One major unexpected consequence resulting from the BAC linking was the observation that fusion of the two parental BACs led to Gata2 expression in the urogenital epithelium, whereas all of our previous studies examining the expression of lacZ-tagged BACs and YACs that fully overlapped this domain gave no indication that a reporter gene could be expressed in that specific tissue (6–8). The current genetic and histological data support the notion that urogenital epithelial expression is conferred by two distinct, delocalized sequences, one contained within each of the two parental BACs (Fig. 1), which become a functional enhancer element only when the two BACs are joined in cis. This novel concept of a delocalized synthetic enhancer has no precedent insofar as we are aware. Recent studies have also described the existence of domain boundaries, which is established by an array of cis elements (including insulators, boundary elements) that serve to delimit an active transcriptional state in a given region of the genome (25–28). Thus a possible scenario is that there is a single Gata2 ureteric epithelial enhancer, which requires the full complement of domain boundaries present only in the linked BAC to activate GATA-2 expression in the ureteric epithelium. Further investigation into the mechanism by which the ureteric epithelial enhancer becomes functional promises to reveal novel and fundamental insights into transcriptional regulation.

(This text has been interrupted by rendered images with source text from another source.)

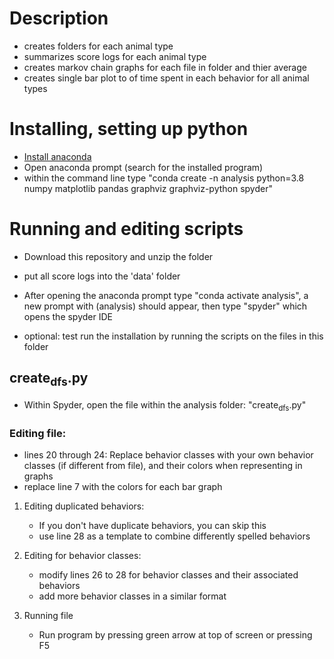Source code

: * Description
- creates folders for each animal type
- summarizes score logs for each animal type
- creates markov chain graphs for each file in folder and thier average
- creates single bar plot to of time spent in each behavior for all animal types
* Installing, setting up python
- [[https://www.anaconda.com/products/individual][Install anaconda]]
- Open anaconda prompt (search for the installed program)
- within the command line type "conda create -n analysis python=3.8 numpy matplotlib pandas graphviz graphviz-python spyder"

* Running and editing scripts
- Download this repository and unzip the folder
- put all score logs into the 'data' folder

- After opening the anaconda prompt type "conda activate analysis", a new prompt with (analysis) should appear, then type "spyder" which opens the spyder IDE
- optional: test run the installation by running the scripts on the files in this folder
** create_dfs.py
- Within Spyder, open the file within the analysis folder: "create_dfs.py"
*** Editing file:
- lines 20 through 24: Replace behavior classes with your own behavior classes (if different from file), and their colors when representing in graphs
- replace line 7 with the colors for each bar graph
**** Editing duplicated behaviors:
- If you don't have duplicate behaviors, you can skip this
- use line 28 as a template to combine differently spelled behaviors

**** Editing for behavior classes:
- modify lines 26 to 28 for behavior classes and their associated behaviors
- add more behavior classes in a similar format
**** Running file
- Run program by pressing green arrow at top of screen or pressing F5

We conclude from the data shown here that the urogenital deficiency detected in the YAC-rescued Gata2^–/– mice is indeed the cause of their perinatal lethality (6). We also conclude that Gata2 enhancers that have been identified lying outside the –187/+226 kbp boundaries (7) encompassed by the G2BAC are unnecessary for viability or healthy reproductive status. The possibility that these even more distant enhancers control functions for which GATA-2 activity is redundant seems likely, but this hypothesis remains to be tested.

Finally, recombineering-based mutagenesis strategies to link overlapping BACs via homologous recombination have been previously described (29–31), although none of the earlier reports attempted transgenic rescue with the manipulated DNA. Here, we employed a somewhat different approach by utilizing cre-mediated homologous recombination to exploit the documented differential recombination efficiency between homologous versus heterologous loxP sequences to create a fully rescuing BAC transgene. This could provide the scientific community with a powerful genetic tool that could be used to quickly and efficiently mutate specific sequences in vivo in any rescuing transgene. Interrogation of genomic locus activity using these straightforward recombineering strategies could provide a much more rapid way of assessing the effects of any mutation when compared with the lengthy process involved in the generation of germ line mutants by ES cell targeting, especially if one wishes to examine (e.g.) dozens of different mutations in the same genetic locus. Thus this BAC complementation strategy may offer several advantages over the creation of conditional germ line mutants for animals in which stable null mutations already exist.